BEGIN

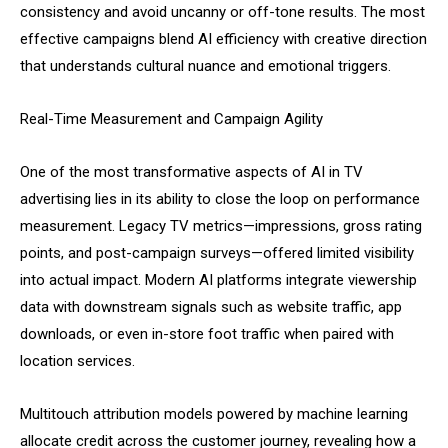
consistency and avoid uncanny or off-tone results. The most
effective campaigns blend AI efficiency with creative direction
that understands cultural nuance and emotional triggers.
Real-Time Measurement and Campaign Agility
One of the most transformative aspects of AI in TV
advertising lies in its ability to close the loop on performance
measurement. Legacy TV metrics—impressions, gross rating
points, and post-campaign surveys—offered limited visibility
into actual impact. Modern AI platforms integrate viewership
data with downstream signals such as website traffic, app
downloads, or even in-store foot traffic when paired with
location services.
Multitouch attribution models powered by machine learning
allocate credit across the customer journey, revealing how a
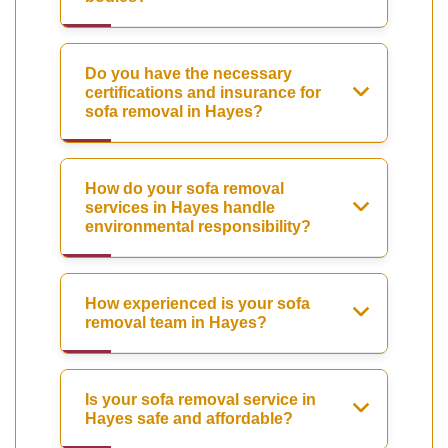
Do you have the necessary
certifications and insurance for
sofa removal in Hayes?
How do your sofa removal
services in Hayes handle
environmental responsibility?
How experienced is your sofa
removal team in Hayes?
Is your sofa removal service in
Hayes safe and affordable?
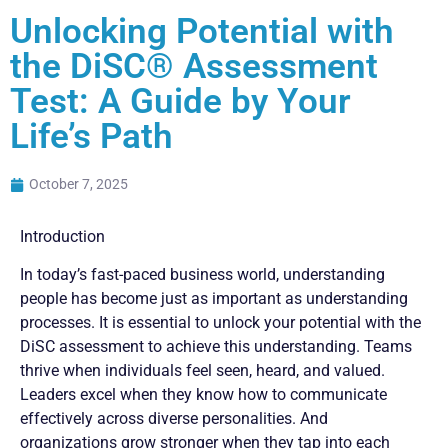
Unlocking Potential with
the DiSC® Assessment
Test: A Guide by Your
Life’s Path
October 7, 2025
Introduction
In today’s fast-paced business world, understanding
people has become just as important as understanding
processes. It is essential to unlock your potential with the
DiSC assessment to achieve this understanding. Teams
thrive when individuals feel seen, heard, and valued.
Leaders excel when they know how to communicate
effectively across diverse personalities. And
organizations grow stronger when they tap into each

END

→ What the task requires
Reproduce the text of all the items above with each "sofa" swapped for "couch" and everything else left unchanged. Leave the pictures out.

→ Response below
consistency and avoid uncanny or off-tone results. The most
effective campaigns blend AI efficiency with creative direction
that understands cultural nuance and emotional triggers.
Real-Time Measurement and Campaign Agility
One of the most transformative aspects of AI in TV
advertising lies in its ability to close the loop on performance
measurement. Legacy TV metrics—impressions, gross rating
points, and post-campaign surveys—offered limited visibility
into actual impact. Modern AI platforms integrate viewership
data with downstream signals such as website traffic, app
downloads, or even in-store foot traffic when paired with
location services.
Multitouch attribution models powered by machine learning
allocate credit across the customer journey, revealing how a
Do you have the necessary
certifications and insurance for
couch removal in Hayes?
How do your couch removal
services in Hayes handle
environmental responsibility?
How experienced is your couch
removal team in Hayes?
Is your couch removal service in
Hayes safe and affordable?
Unlocking Potential with
the DiSC® Assessment
Test: A Guide by Your
Life’s Path
October 7, 2025
Introduction
In today’s fast-paced business world, understanding
people has become just as important as understanding
processes. It is essential to unlock your potential with the
DiSC assessment to achieve this understanding. Teams
thrive when individuals feel seen, heard, and valued.
Leaders excel when they know how to communicate
effectively across diverse personalities. And
organizations grow stronger when they tap into each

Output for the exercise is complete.